BRIEF
Output the listing word for word, minus images.

RECORDED DATA
════════════════

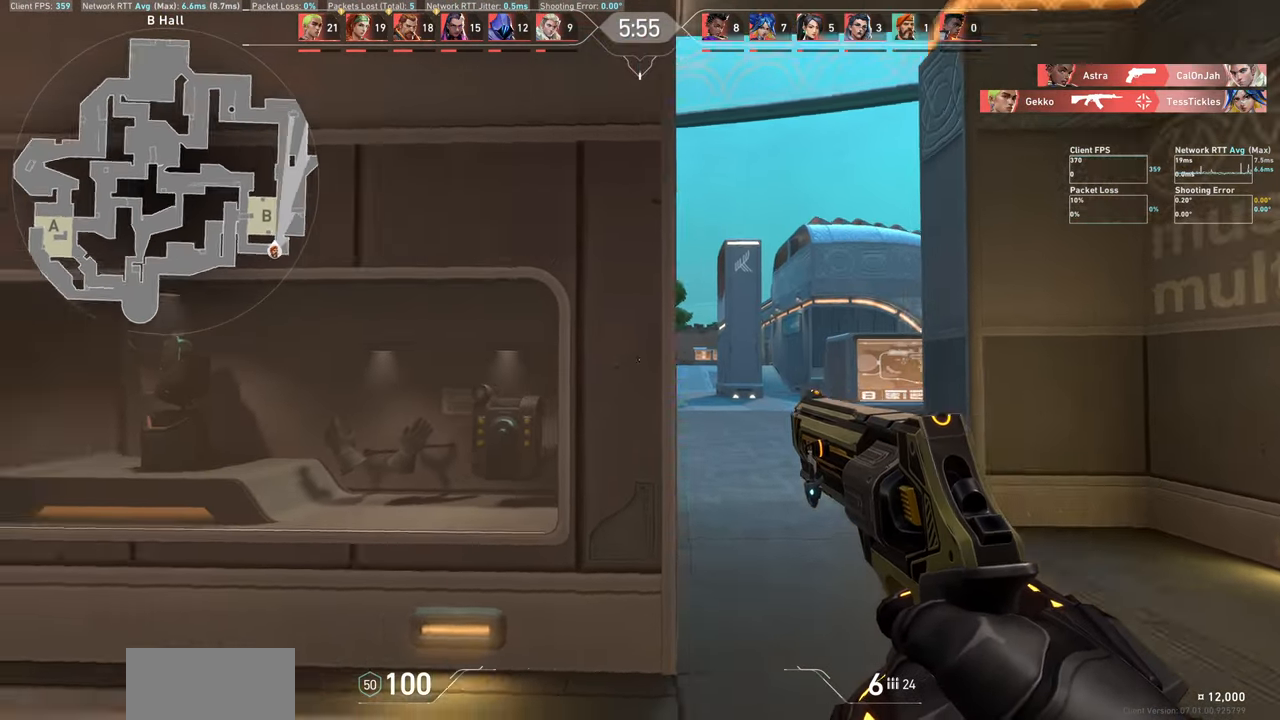
{"keys": ["a", "w"], "mouse": [], "events": [[317, "w", "down"]]}
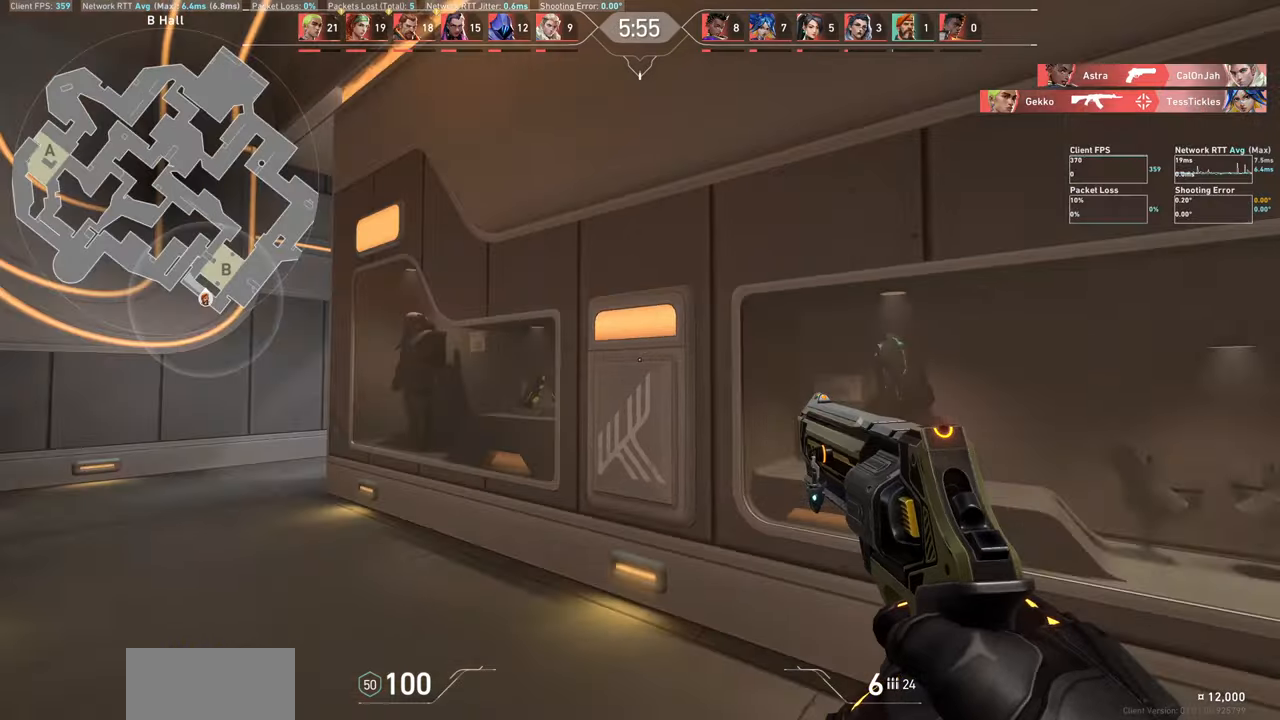
{"keys": ["a", "w"], "mouse": [], "events": []}
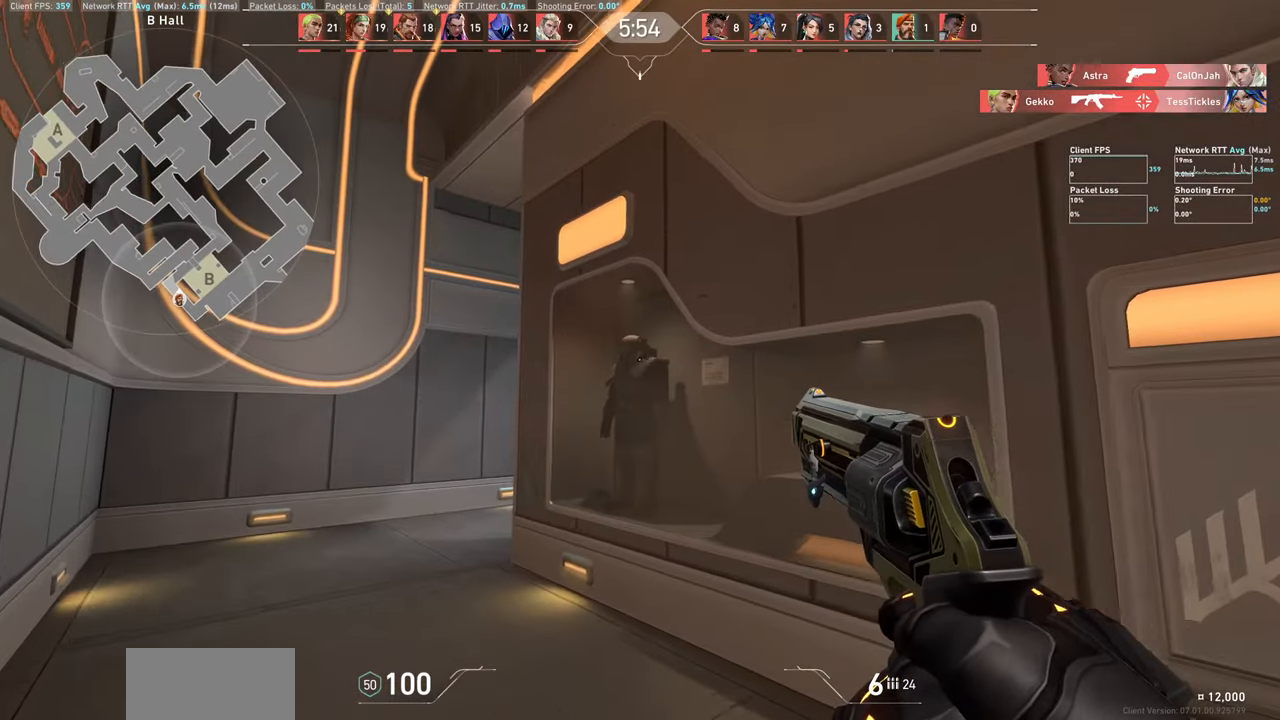
{"keys": ["a", "shift", "w"], "mouse": [], "events": [[67, "shift", "down"]]}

════════════════

SOLUTION FOR THIS EXERCISE
{"keys": ["a", "w"], "mouse": [], "events": [[317, "w", "down"]]}
{"keys": ["a", "w"], "mouse": [], "events": []}
{"keys": ["a", "shift", "w"], "mouse": [], "events": [[67, "shift", "down"]]}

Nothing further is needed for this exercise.